(Reuters) - Britain’s biggest natural gas storage site under the North Sea will be permanently shut by operator Centrica following repeated outages as failing wells prevent the facility’s safe restart, Centrica said on Tuesday.
At over 30 years old, the Rough facility accounts for about 70 percent of UK storage capacity and a lack of new-build to replace it will increase dependency on imports over the next few years, boosting wholesale gas market volatility and prices, analysts and traders said.
Seasonal gas storage provides security and flexibility of supply. At times of low demand and therefore low gas prices in the summer, gas is injected into storage to be kept for when demand rises in the winter.
Rough could cover a tenth of Britain’s peak winter demand.

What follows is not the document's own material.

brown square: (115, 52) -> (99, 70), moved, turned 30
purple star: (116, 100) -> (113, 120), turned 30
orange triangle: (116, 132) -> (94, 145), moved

“Due to the age and condition of Rough we can no longer safely inject gas into the reservoir and build up the pressure in the well,” a Centrica spokesman said.
Falling demand for gas storage facilities would have forced Centrica to close Rough regardless of the investment needed to refurbish its ageing wells, he added.
European utilities are losing billions of euros from gas storage facilities, triggering site closures and divestments in a market suffering from oversupply and weak demand.
In a statement, Centrica said it intends to file applications to permanently end Rough’s status as a storage facility but aims to produce all recoverable gas from the field, which is estimated at 183 billion cubic feet (bcf).
Selling off the so-called cushion gas, used to maintain minimum reservoir pressure for the site to operate, would likely take several years, a Centrica spokesman said.
Centrica is assessing how much gas could be available for sale.
Concerns about the integrity of wells at the site prompted Centrica in April to put off any further gas injections until at least April 2018.
Without Rough, Britain would be more vulnerable to winter price shocks. Wholesale prices would have to rise to attract more gas from Norway, Europe or liquefied natural gas (LNG) suppliers, with a knock-on effect on consumer prices.
“The market will be more exposed to international price fluctuations as more imports will be required to balance Britain’s gas market when cold,” Katrina Oldham, an energy trader at Inenco.
Energy Aspects analyst Trevor Sikorski said the shutdown of Rough would lift British wholesale gas prices above continental gas hubs in winter and make them trade at a discount in summer, given that demand for injecting gas into storage would be less in summer months without Rough.
The effects could be compounded by potential changes to energy supply terms with EU countries if Britain leaves the internal energy market when it quits the European Union.
Britain has seven other gas storage sites but they offer shorter injection and withdrawal times and less stock.
Other storage operators are also struggling to cover their capital costs due to unfavorable market returns. In 2015, utility SSE decided to mothball a third of the withdrawal capacity at its Hornsea site.